__Extract to read__
That being said, I have to say I liked the book. I found C.J.Cherryh's world building extraordinary and considering she has written more than 60 books, her attention to detail and the way things click was really nice. Yet at the same time, this made the story slower, more grounded in a larger reality that didn't really interest me.

The story of Finity's End is of a young boy who wants to live on a planetary station and study the intelligent indigenous life with which he made the only personal connection he values. Instead, he is being pulled up to a spaceship he doesn't care about for the only reason that his mother was originally born there. Faced with prejudice and culture shock, his story of adapting to the new environment is a lot more interesting that the political and economical dealings the ship is engaged with and often I felt that, while I appreciated the realism of the plot, I couldn't wait to get to the personal part, with the characters I really cared about. Perhaps if I had read the entire series I would have felt more connected to older characters and less to this adolescent coming of age subplot.

Dataset entries
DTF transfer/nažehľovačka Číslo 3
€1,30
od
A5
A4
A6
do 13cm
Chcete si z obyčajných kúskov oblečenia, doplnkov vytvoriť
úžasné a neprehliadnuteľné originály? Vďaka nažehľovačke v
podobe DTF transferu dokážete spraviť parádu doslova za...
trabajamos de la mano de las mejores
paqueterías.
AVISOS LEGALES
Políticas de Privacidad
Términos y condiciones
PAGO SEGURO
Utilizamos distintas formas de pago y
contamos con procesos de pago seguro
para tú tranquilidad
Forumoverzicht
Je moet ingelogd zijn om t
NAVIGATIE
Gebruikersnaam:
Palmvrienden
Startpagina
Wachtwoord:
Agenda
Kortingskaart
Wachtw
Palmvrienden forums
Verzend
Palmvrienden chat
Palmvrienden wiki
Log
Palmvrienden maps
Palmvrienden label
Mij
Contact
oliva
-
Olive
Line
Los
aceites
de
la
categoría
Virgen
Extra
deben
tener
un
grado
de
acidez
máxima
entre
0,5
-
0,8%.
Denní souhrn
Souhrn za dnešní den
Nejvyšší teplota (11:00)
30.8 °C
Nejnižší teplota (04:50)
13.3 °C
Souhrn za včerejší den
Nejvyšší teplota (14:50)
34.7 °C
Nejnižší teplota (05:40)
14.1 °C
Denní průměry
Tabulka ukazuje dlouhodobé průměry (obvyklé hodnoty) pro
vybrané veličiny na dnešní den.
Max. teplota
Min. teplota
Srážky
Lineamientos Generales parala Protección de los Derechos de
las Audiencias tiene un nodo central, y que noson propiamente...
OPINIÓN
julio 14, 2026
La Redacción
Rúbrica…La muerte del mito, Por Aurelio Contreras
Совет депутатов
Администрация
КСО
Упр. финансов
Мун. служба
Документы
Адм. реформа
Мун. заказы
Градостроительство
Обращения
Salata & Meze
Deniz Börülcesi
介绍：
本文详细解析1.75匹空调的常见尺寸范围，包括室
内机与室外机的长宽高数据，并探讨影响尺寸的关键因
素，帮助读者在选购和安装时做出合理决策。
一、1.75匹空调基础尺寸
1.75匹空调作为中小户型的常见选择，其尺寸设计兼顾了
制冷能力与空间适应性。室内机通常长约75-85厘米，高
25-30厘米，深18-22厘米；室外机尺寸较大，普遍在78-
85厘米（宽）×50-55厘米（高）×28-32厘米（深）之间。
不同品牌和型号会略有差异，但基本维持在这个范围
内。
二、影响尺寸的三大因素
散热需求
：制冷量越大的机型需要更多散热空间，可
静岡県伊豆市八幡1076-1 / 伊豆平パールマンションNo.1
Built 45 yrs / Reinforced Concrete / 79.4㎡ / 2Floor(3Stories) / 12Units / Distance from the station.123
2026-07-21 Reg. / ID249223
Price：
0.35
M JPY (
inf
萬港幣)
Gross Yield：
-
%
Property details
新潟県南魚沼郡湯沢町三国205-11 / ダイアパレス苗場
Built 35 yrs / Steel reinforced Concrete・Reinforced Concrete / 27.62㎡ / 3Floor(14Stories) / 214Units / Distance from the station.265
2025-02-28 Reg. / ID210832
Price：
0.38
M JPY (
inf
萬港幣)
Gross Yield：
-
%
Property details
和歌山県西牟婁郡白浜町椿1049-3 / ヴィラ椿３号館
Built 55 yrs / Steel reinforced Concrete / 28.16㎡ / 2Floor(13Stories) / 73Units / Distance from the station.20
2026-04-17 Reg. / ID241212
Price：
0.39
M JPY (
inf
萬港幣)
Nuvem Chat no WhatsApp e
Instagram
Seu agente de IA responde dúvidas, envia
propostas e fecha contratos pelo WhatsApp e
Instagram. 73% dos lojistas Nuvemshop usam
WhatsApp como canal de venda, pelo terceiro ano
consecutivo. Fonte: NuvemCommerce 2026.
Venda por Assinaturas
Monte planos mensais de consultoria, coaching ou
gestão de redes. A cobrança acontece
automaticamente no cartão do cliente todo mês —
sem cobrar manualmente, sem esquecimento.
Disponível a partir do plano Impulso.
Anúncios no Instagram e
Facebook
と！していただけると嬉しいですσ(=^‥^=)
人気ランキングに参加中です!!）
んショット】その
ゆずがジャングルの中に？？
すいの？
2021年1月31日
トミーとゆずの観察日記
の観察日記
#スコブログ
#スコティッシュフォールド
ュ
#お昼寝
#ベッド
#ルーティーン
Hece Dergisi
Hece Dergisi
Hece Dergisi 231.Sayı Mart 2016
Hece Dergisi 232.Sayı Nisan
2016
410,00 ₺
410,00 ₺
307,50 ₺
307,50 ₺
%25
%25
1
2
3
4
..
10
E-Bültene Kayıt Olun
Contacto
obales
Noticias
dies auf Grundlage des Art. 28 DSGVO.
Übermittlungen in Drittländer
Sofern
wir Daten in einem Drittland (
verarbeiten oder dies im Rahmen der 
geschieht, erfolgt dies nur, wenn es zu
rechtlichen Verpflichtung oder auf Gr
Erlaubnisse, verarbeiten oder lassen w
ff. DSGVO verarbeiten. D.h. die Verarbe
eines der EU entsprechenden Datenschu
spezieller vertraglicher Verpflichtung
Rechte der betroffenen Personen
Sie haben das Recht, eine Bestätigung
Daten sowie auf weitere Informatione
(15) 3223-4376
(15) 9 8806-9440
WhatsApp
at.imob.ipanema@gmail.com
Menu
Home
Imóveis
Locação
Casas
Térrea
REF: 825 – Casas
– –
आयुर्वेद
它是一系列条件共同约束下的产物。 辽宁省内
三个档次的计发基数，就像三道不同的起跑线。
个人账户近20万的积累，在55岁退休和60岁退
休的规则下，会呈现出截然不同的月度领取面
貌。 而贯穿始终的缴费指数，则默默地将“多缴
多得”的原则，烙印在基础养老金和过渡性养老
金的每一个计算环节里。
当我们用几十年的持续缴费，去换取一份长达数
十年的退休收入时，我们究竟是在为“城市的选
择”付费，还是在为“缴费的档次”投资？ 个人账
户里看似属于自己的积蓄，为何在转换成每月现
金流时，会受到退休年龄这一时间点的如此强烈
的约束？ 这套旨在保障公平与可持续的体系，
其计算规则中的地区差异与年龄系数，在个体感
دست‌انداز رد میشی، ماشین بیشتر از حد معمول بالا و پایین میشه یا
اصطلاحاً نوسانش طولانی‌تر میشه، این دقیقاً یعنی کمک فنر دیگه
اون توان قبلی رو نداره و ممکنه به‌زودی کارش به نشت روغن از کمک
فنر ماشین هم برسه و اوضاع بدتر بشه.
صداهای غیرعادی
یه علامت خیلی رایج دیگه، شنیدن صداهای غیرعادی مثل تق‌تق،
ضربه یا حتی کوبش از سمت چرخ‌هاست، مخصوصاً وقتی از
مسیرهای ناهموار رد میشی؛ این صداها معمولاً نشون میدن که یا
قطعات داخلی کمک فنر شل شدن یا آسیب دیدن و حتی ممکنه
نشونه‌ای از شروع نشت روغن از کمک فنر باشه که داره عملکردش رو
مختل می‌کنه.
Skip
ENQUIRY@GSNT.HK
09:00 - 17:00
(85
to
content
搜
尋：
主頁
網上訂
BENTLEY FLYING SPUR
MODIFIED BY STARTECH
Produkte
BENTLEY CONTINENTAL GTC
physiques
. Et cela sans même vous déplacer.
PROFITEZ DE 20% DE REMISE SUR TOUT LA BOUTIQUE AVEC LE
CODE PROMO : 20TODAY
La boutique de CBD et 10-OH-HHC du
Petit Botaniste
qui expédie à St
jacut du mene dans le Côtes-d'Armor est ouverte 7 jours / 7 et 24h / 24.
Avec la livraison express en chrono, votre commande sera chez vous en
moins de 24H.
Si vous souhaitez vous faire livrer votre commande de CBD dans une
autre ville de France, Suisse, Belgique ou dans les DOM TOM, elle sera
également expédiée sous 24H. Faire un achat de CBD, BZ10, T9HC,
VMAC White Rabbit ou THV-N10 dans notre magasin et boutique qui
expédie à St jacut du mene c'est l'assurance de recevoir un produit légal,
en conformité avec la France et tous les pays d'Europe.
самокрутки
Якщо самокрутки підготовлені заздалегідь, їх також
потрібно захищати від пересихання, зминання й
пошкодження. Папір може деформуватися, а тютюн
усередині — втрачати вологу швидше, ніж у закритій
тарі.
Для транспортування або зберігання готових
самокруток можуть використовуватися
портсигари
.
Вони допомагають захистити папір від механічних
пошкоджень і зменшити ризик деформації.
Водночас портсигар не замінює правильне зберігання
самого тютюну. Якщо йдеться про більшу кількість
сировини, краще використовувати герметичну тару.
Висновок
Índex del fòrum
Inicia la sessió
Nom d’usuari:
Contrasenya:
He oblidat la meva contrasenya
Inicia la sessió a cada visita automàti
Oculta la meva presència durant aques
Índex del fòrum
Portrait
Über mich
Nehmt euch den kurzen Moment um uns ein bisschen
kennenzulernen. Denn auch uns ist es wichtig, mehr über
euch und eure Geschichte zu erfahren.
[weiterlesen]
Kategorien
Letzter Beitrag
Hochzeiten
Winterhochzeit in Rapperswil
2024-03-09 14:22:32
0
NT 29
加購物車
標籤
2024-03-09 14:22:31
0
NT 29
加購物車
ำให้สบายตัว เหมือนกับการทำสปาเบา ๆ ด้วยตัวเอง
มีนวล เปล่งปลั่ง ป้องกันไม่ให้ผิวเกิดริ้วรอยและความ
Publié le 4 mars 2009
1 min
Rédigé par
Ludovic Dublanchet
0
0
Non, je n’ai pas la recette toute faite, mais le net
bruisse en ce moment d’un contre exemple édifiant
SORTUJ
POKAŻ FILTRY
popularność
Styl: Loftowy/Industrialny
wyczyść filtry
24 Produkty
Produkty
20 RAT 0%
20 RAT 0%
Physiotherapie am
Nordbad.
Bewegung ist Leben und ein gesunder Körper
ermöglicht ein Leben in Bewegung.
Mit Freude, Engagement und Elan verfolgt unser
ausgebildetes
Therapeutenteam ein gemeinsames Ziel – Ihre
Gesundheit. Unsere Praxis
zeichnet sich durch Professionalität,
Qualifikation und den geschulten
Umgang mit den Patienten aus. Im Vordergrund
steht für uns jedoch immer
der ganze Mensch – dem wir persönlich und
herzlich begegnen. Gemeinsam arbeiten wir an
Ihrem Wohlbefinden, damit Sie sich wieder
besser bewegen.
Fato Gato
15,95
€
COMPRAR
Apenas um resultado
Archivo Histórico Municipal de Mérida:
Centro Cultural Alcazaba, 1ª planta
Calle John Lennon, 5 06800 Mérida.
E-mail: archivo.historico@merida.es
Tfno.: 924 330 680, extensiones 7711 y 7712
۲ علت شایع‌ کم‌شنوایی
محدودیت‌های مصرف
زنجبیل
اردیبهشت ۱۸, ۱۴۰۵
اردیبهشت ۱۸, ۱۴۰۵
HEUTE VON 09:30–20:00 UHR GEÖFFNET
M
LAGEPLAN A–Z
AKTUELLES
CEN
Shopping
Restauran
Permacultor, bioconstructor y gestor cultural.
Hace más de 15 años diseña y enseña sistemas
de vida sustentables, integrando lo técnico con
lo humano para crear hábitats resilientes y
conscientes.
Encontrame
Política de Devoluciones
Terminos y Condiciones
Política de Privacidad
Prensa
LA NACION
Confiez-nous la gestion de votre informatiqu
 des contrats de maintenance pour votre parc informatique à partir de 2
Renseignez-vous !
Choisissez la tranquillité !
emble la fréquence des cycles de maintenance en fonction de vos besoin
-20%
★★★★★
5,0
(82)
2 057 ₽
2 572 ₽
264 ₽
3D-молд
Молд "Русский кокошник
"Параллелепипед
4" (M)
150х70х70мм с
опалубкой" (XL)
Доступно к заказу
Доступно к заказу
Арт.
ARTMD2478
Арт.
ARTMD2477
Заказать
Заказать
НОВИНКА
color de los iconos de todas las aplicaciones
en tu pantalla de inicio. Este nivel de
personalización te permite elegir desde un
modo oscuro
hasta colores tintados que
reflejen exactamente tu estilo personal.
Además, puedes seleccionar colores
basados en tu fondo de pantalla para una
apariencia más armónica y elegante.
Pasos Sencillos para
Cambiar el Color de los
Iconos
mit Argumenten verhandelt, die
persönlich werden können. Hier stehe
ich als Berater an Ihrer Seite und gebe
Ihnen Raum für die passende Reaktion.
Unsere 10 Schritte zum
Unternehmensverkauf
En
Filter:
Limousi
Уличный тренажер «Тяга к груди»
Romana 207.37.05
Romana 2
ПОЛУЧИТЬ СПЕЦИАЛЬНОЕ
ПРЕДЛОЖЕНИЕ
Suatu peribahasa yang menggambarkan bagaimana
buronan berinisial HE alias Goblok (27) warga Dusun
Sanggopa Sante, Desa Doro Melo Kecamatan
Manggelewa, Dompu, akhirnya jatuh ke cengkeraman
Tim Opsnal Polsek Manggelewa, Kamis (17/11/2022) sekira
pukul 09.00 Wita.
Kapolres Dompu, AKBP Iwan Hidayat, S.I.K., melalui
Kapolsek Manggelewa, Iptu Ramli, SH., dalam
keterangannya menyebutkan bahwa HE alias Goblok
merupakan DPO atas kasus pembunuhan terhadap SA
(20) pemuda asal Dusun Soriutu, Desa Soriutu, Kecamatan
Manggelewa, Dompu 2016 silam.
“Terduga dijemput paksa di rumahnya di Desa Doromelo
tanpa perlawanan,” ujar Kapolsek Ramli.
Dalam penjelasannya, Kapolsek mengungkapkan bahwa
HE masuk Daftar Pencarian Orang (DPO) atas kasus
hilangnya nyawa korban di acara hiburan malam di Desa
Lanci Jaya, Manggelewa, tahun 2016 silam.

__List of tasks__
**a.** According to the review of Finity's End, why is the young boy being pulled up to the spaceship?
**b.** Render this sentence from the review of Finity's End in Spanish: "That being said, I have to say I liked the book."
**c.** Pick up the review of Finity's End after its final sentence and keep writing it.

__Results__
**a.** Because his mother was originally born there.

**b.** Dicho esto, tengo que decir que me gustó el libro.

**c.**
I found it interesting the author's description of two entwined cultures that live in different space and even different time: there are the planet and station folk and then there are the space ship people. They interact, but for most of their existence they are almost different species. Perhaps if the viewpoint on this was more modern I would have enjoyed it more, but as such, it felt like a book written in the 70s.

Bottom line: I liked the book, but not so much that I will start reading the others in the series. I liked the world building and I loved the way the characters subtly evolved in their interaction with each other. I didn't really connect with the larger plot of trying to bring peace to the galaxy and I felt nothing towards the Mazian boogieman who never made an appearance in this book. While I believed the possibility of a future like that, the technological part of the book felt quite obsolete to me, even if the publishing date for Finity's End is 1997.